Musings on Bi: The Hidden Culture, History, and Science of Bisexuality by Dr. Julia Shaw (Folio, June, 2022)

Sep 1, 2022 | 2022 Fall - Parenting While Bi+

By Jane Barnes

At twelve I fell in love with Judy. We enjoyed caresses so natural that we didn’t think to hide or brandish ourselves. In 1957, two years later, I fell for a boy with the same dark looks and tenderness—though too literal for me. In my twenties I enjoyed threesomes, swinging and the rare sex party, and read Colette and Woolf—my brilliant bisexual heroines. At 31 and still bi-identified, in an open relationship with a smart bi man, I was happy; it worked.

Until I tried to turn a straight woman, and decided I must be a lesbian, and found a bona fide lesbian love, and left the lovely bi man. Oh, no. I was then invisible to myself. To everybody. After a few years I took a sexual sabbatical, dated a straight male and then married a lesbian for nine years, uneasy with my bisexuality. When that ended, I moved to New York and dated two brilliant straight men. Sequentially.

But who “read” me as bi? I wrote a poem “The Bisexual Headscarf” thinking of maybe sewing a blue batik kerchief, tied sixties-style feminist in the back, but I didn’t make one.  And if I had, wouldn’t I be seen as insatiable, indecisive, greedy, confused, or really gay or straight? And being 78.5 years old? Do we elders still even have a sexual nature? Way back in 1976 I wrote two poems, one about scary dykes and femmy dykes. They were popular, but unless you’re holding hands with a man and a woman, you don’t look bi. Even in poetry.

Never mind that you’ve got 45 years incognito in the lesbian community and—by just leaving the house—a whole life in the straight one. The default is lesbian or heterosexual.

Enter stage left Dr. Julia Shaw, whose photo shows a pretty, made-up (no pun), blond-haired woman. Great. When I accidentally opened her book to “I was in a lesbian bar…” I was thrilled to find an out bi with academic creds who was kinda looking bi too. After trying various combos of butch and femme, Shaw arrived at outfits of leather and lace, a tough jacket, a mini and heels. People finally got the message.

After running usefully through chapters on important early sex researchers, Shaw lists many organizations today where we bis can find our sisters—if in no actual bi bars. Her bi TV and movie mentions will help you find what to watch, including superheroes. She explores bis as erotic targets for het men (in a bad way), and triads as an outlet for het couples who want to open their relationships a crack (in a good way).
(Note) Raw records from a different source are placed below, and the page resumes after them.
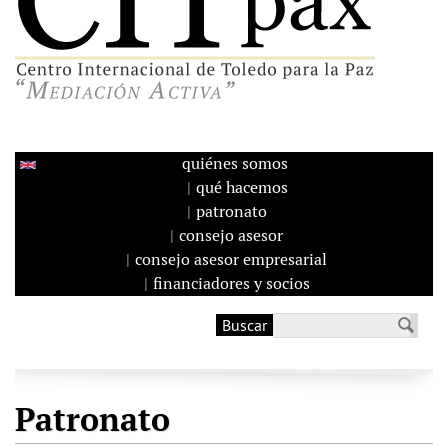
quiénes somos
qué hacemos
patronato
consejo asesor
consejo asesor empresarial
financiadores y socios
Buscar
Formulario de
búsqueda
Patronato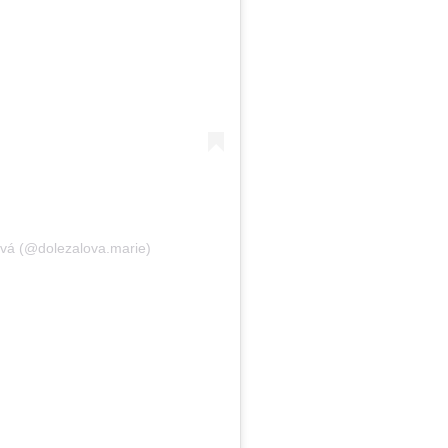
ová (@dolezalova.marie)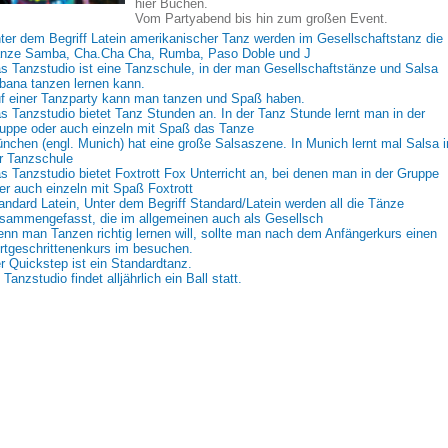
hier Buchen.
Vom Partyabend bis hin zum großen Event.
ter dem Begriff Latein amerikanischer Tanz werden im Gesellschaftstanz die
nze Samba, Cha.Cha Cha, Rumba, Paso Doble und J
s Tanzstudio ist eine Tanzschule, in der man Gesellschaftstänze und Salsa
bana tanzen lernen kann.
f einer Tanzparty kann man tanzen und Spaß haben.
s Tanzstudio bietet Tanz Stunden an. In der Tanz Stunde lernt man in der
uppe oder auch einzeln mit Spaß das Tanze
nchen (engl. Munich) hat eine große Salsaszene. In Munich lernt mal Salsa i
r Tanzschule
s Tanzstudio bietet Foxtrott Fox Unterricht an, bei denen man in der Gruppe
er auch einzeln mit Spaß Foxtrott
andard Latein, Unter dem Begriff Standard/Latein werden all die Tänze
sammengefasst, die im allgemeinen auch als Gesellsch
nn man Tanzen richtig lernen will, sollte man nach dem Anfängerkurs einen
rtgeschrittenenkurs im besuchen.
r Quickstep ist ein Standardtanz.
 Tanzstudio findet alljährlich ein Ball statt.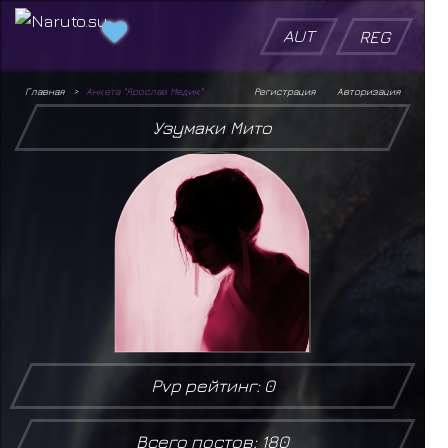
AUT
REG
Главная
Анкета "Ярослав Медик"
Регистрация
Авторизация
Узумаки Мито
Pvp рейтинг: 0
Всего постов: 180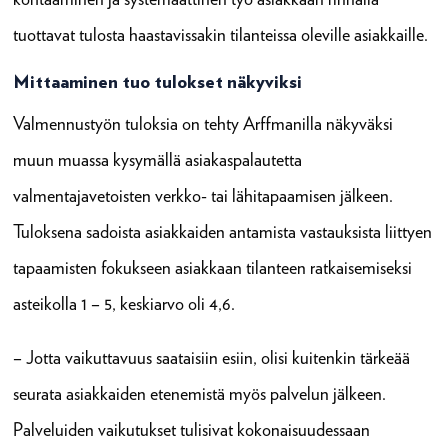
tuottavat tulosta haastavissakin tilanteissa oleville asiakkaille.
Mittaaminen tuo tulokset näkyviksi
Valmennustyön tuloksia on tehty Arffmanilla näkyväksi
muun muassa kysymällä asiakaspalautetta
valmentajavetoisten verkko- tai lähitapaamisen jälkeen.
Tuloksena sadoista asiakkaiden antamista vastauksista liittyen
tapaamisten fokukseen asiakkaan tilanteen ratkaisemiseksi
asteikolla 1 – 5, keskiarvo oli 4,6.
– Jotta vaikuttavuus saataisiin esiin, olisi kuitenkin tärkeää
seurata asiakkaiden etenemistä myös palvelun jälkeen.
Palveluiden vaikutukset tulisivat kokonaisuudessaan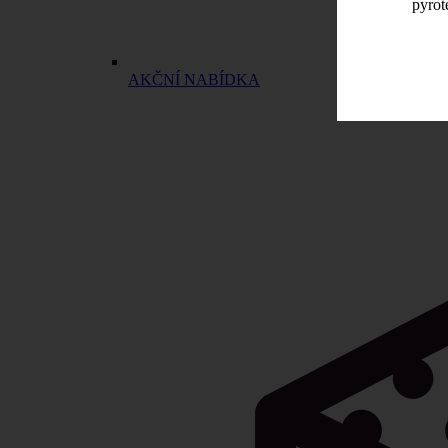
pyrot
AKČNÍ NABÍDKA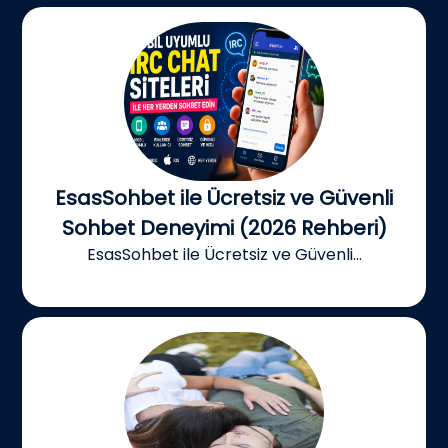
EsasSohbet ile Ücretsiz ve Güvenli
Sohbet Deneyimi (2026 Rehberi)
EsasSohbet ile Ücretsiz ve Güvenli...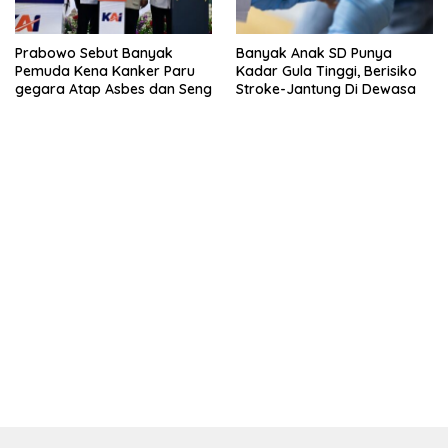
Prabowo Sebut Banyak
Banyak Anak SD Punya
Pemuda Kena Kanker Paru
Kadar Gula Tinggi, Berisiko
gegara Atap Asbes dan Seng
Stroke-Jantung Di Dewasa
kehadiran no limit city mengguncang dunia slot online
penghasil uang nyata di slot gatot kaca paling kuat
pola kucing emas terbukti ampuh kalahkan algoritma mesin slot
bandar
resep pola pg soft wild bandito yang renyah dan garing
saatnya trik dewa slot membuktikannya di sweet bonanza
https://accslot88.live/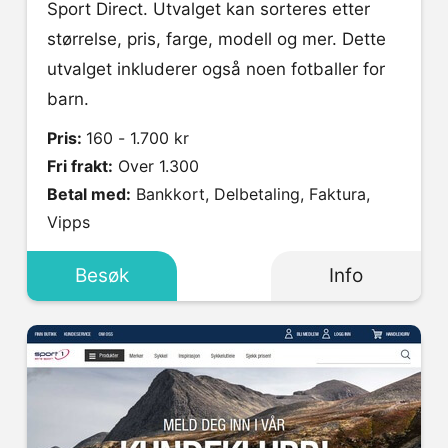
Sport Direct. Utvalget kan sorteres etter
størrelse, pris, farge, modell og mer. Dette
utvalget inkluderer også noen fotballer for
barn.
Pris:
160 - 1.700 kr
Fri frakt:
Over 1.300
Betal med:
Bankkort, Delbetaling, Faktura,
Vipps
Besøk
Info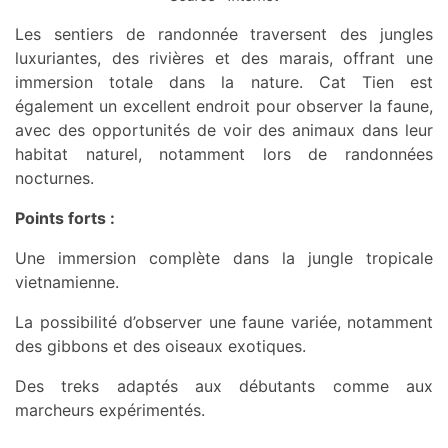
Les sentiers de randonnée traversent des jungles
luxuriantes, des rivières et des marais, offrant une
immersion totale dans la nature. Cat Tien est
également un excellent endroit pour observer la faune,
avec des opportunités de voir des animaux dans leur
habitat naturel, notamment lors de randonnées
nocturnes.
Points forts :
Une immersion complète dans la jungle tropicale
vietnamienne.
La possibilité d’observer une faune variée, notamment
des gibbons et des oiseaux exotiques.
Des treks adaptés aux débutants comme aux
marcheurs expérimentés.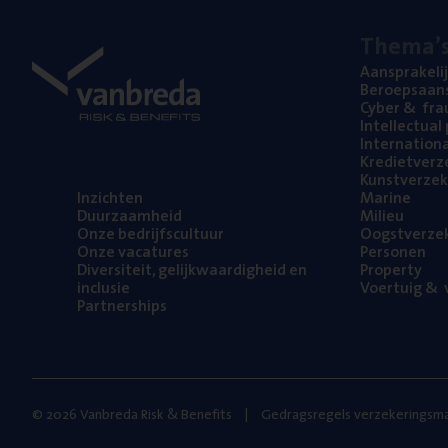
The­ma’
Aan­spra­ke­li
Beroeps­aan­s
Cyber
&
fra
Intel­lec­tu­a
Inter­na­ti­o­
Kre­diet­ver­z
Kunst­ver­ze­k
Inzich­ten
Mari­ne
Duur­zaam­heid
Mili­eu
Onze bedrijfs­cul­tuur
Oogst­ver­ze­
Onze vaca­tu­res
Per­so­nen
Diver­si­teit, gelijk­waar­dig­heid en
Pro­per­ty
inclusie
Voer­tuig
&
v
Part­ner­ships
© 2026 Vanbreda Risk & Benefits
Gedragsregels verzekeringsma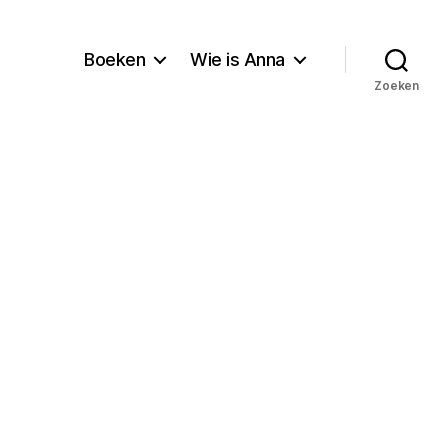
Boeken
Wie is Anna
Zoeken
o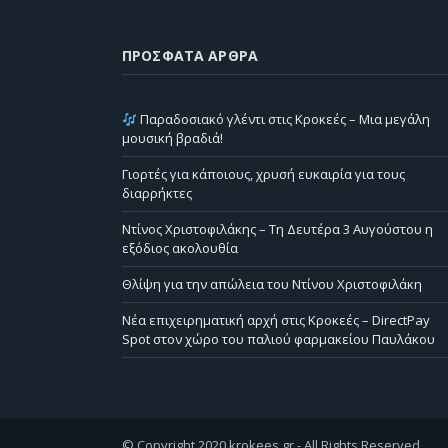
ΠΡΌΣΦΑΤΑ ΆΡΘΡΑ
Παραδοσιακό γλέντι στις Κροκεές – Μια μεγάλη
μουσική βραδιά!
Γιορτές για κάποιους, χρυσή ευκαιρία για τους
διαρρήκτες
Ντίνος Χριστοφιλάκης – Τη Δευτέρα 3 Αυγούστου η
εξόδιος ακολουθία
Θλίψη για την απώλεια του Ντίνου Χριστοφιλάκη
Νέα επιχειρηματική αρχή στις Κροκεές – DirectPay
Spot στον χώρο του παλιού φαρμακείου Παυλάκου
© Copyright 2020 krokees.gr - All Rights Reserved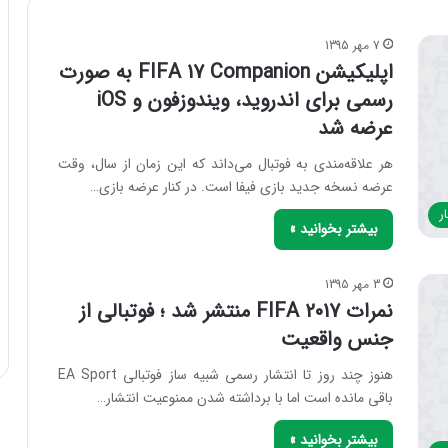
7 مهر 1395
اپلیکیشن FIFA 17 Companion به صورت
رسمی برای اندروید، ویندوزفون و iOS
عرضه شد
هر علاقه‌مندی به فوتبال می‌داند که این زمان از سال، وقت
عرضه نسخه جدید بازی فیفا است. در کنار عرضه بازی…
ر
بیشتر بخوانید »
3 مهر 1395
نمرات FIFA 2017 منتشر شد ؛ فوتبالی از
جنس واقعیت
هنوز چند روز تا انتشار رسمی شبیه ساز فوتبالی EA Sport
باقی مانده است اما با برداشته شدن ممنوعیت انتشار…
بیشتر بخوانید »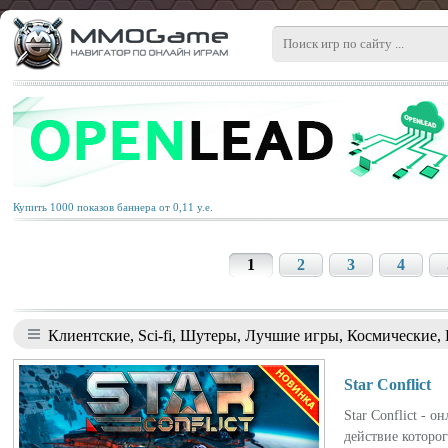
Купить 1000 показов баннера от 0,11 у.е.
1
2
3
4
Клиентские, Sci-fi, Шутеры, Лучшие игры, Космические,
Star Conflict
Star Conflict -
действие которо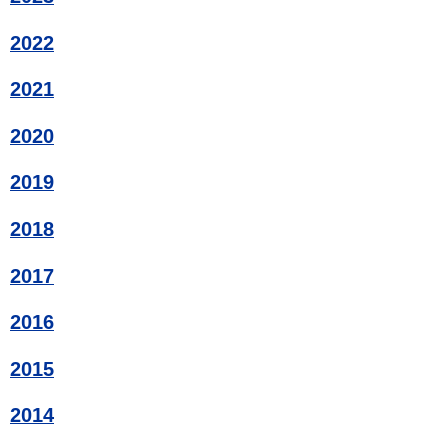
2022
2021
2020
2019
2018
2017
2016
2015
2014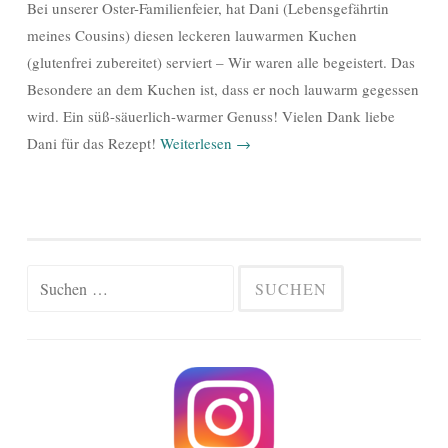
Bei unserer Oster-Familienfeier, hat Dani (Lebensgefährtin
meines Cousins) diesen leckeren lauwarmen Kuchen
(glutenfrei zubereitet) serviert – Wir waren alle begeistert. Das
Besondere an dem Kuchen ist, dass er noch lauwarm gegessen
wird. Ein süß-säuerlich-warmer Genuss! Vielen Dank liebe
Dani für das Rezept!
Weiterlesen
→
Suchen
nach: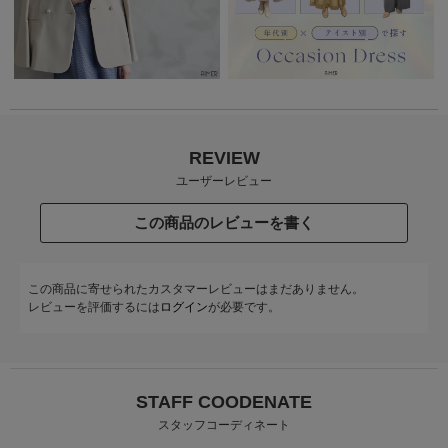
REVIEW
ユーザーレビュー
この商品のレビューを書く
この商品に寄せられたカスタマーレビューはまだありません。
レビューを評価するには
ログイン
が必要です。
STAFF COODENATE
スタッフコーディネート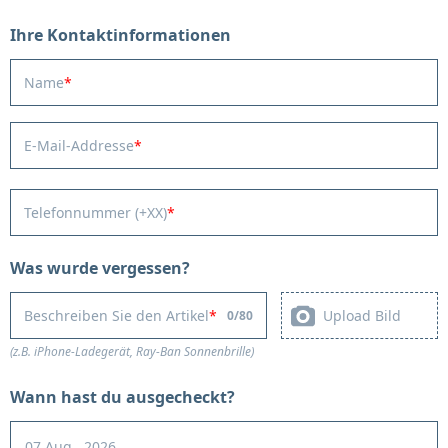
Ihre Kontaktinformationen
Name
E-Mail-Addresse
Telefonnummer (+XX)
Was wurde vergessen?
Upload Bild
Beschreiben Sie den Artikel
0
/
80
(z.B. iPhone-Ladegerät, Ray-Ban Sonnenbrille)
Wann hast du ausgecheckt?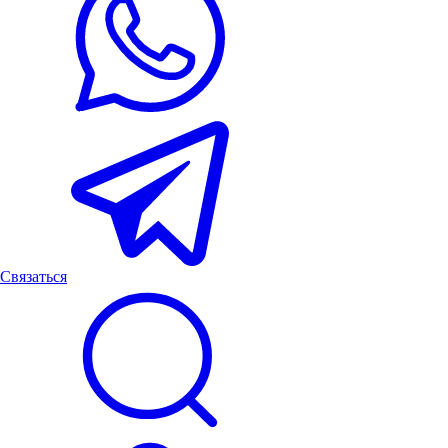
Связаться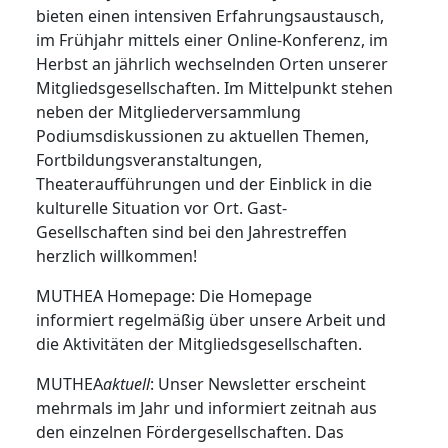
bieten einen intensiven Erfahrungsaustausch,
im Frühjahr mittels einer Online-Konferenz, im
Herbst an jährlich wechselnden Orten unserer
Mitgliedsgesellschaften. Im Mittelpunkt stehen
neben der Mitgliederversammlung
Podiumsdiskussionen zu aktuellen Themen,
Fortbildungsveranstaltungen,
Theateraufführungen und der Einblick in die
kulturelle Situation vor Ort. Gast-
Gesellschaften sind bei den Jahrestreffen
herzlich willkommen!
MUTHEA Homepage: Die Homepage
informiert regelmäßig über unsere Arbeit und
die Aktivitäten der Mitgliedsgesellschaften.
MUTHEA
aktuell
: Unser Newsletter erscheint
mehrmals im Jahr und informiert zeitnah aus
den einzelnen Fördergesellschaften. Das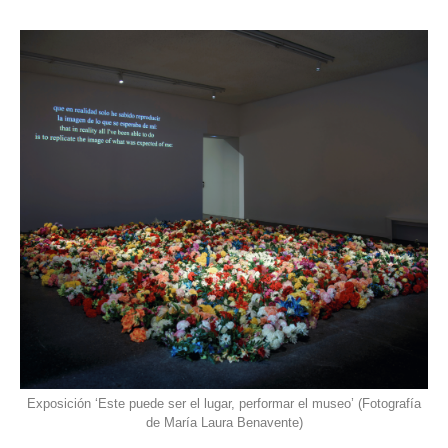
Exposición ‘Este puede ser el lugar, performar el museo’ (Fotografía
de María Laura Benavente)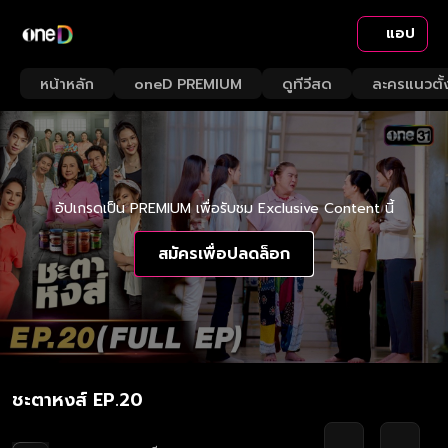
แอป
หน้าหลัก
oneD PREMIUM
ดูทีวีสด
ละครแนวตั้
อัปเกรดเป็น PREMIUM เพื่อรับชม Exclusive Content นี้
สมัครเพื่อปลดล็อก
ชะตาหงส์ EP.20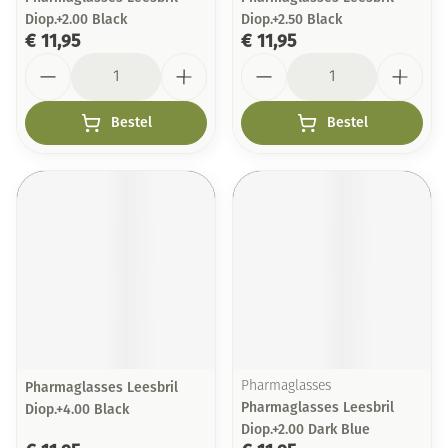
Diop.+2.00 Black
Diop.+2.50 Black
€ 11,95
€ 11,95
Aantal
Aantal
Bestel
Bestel
Pharmaglasses Leesbril
Pharmaglasses
Pharmaglasses Leesbril
Diop.+4.00 Black
Diop.+2.00 Dark Blue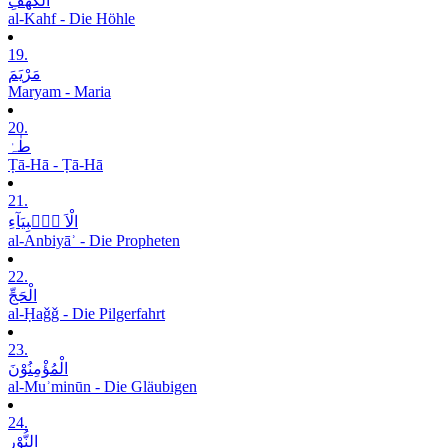
الْکَھْفِ
al-Kahf - Die Höhle
19.
مَرْیَمَ
Maryam - Maria
20.
طٰہٰ
Ṭā-Hā - Ṭā-Hā
21.
الْاَ نۡۢبِیَآءِ
al-Anbiyāʾ - Die Propheten
22.
الْحَجِّ
al-Ḥaǧǧ - Die Pilgerfahrt
23.
الْمُؤْمِنُوْنَ
al-Muʾminūn - Die Gläubigen
24.
النُّوْرِ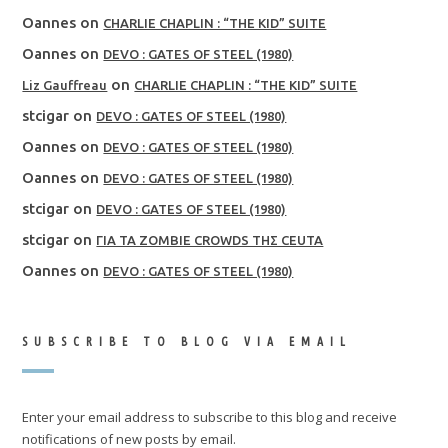
Oannes
on
CHARLIE CHAPLIN : “THE KID” SUITE
Oannes
on
DEVO : GATES OF STEEL (1980)
on
Liz Gauffreau
CHARLIE CHAPLIN : “THE KID” SUITE
stcigar
on
DEVO : GATES OF STEEL (1980)
Oannes
on
DEVO : GATES OF STEEL (1980)
Oannes
on
DEVO : GATES OF STEEL (1980)
stcigar
on
DEVO : GATES OF STEEL (1980)
stcigar
on
ΓΙΑ ΤΑ ZOMBIE CROWDS ΤΗΣ CEUTA
Oannes
on
DEVO : GATES OF STEEL (1980)
SUBSCRIBE TO BLOG VIA EMAIL
Enter your email address to subscribe to this blog and receive
notifications of new posts by email.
Where she’s really au courant is in her discussion of open relationships, threesomes, and combinations thereof. Since studies show 25% of all het couples have non-consensual affairs, why not follow some bis out of the monogamy straightjacket and think in broader terms? Why should “faithful” hets be the default?

Blind are the government and lawmakers when it comes to civil rights, immigration, etc. No law mentions us. Yes, Kyrsten Sinema (D-Ariz.) identifies as bi. Christy Holstege is the new mayor of Palm Springs, California, making her the first out bisexual mayor in the U.S. The rest are hidden in the alphabet of LGBTQ+. Meanwhile, this very summer bi men are visible, unfortunately, grappling with monkeypox.

Like Lady Gaga, we. were. born. like that. I love dark boys and blonde girls, talk-ish and bright, as bright as can be. Come on in, says Julia Shaw, The water’s great. Then what would we see in a photo or video of two men, two women, or a man and a woman in a café sipping lattes? Would we say “Ah, bis. Us! And what about me? I’m wearing a crossbody black canvas bag, into which is tucked a Revlon Super Lustrous lipstick in Dusty Rose, with thick black Birkenstocks on my feet below a fluttering, pink flowered dress. Oh, yeah, and some days, waving from my red walker. 

Jane Barnes is a New York City poet and novelist who has had work in 60 magazines and nine anthologies, lesbian and (finally) bi. Poems about Emily Dickinson are forthcoming in Wrongdoing Magazine, and Gay and Lesbian Review. She should be working on her Paris novel set in 1927.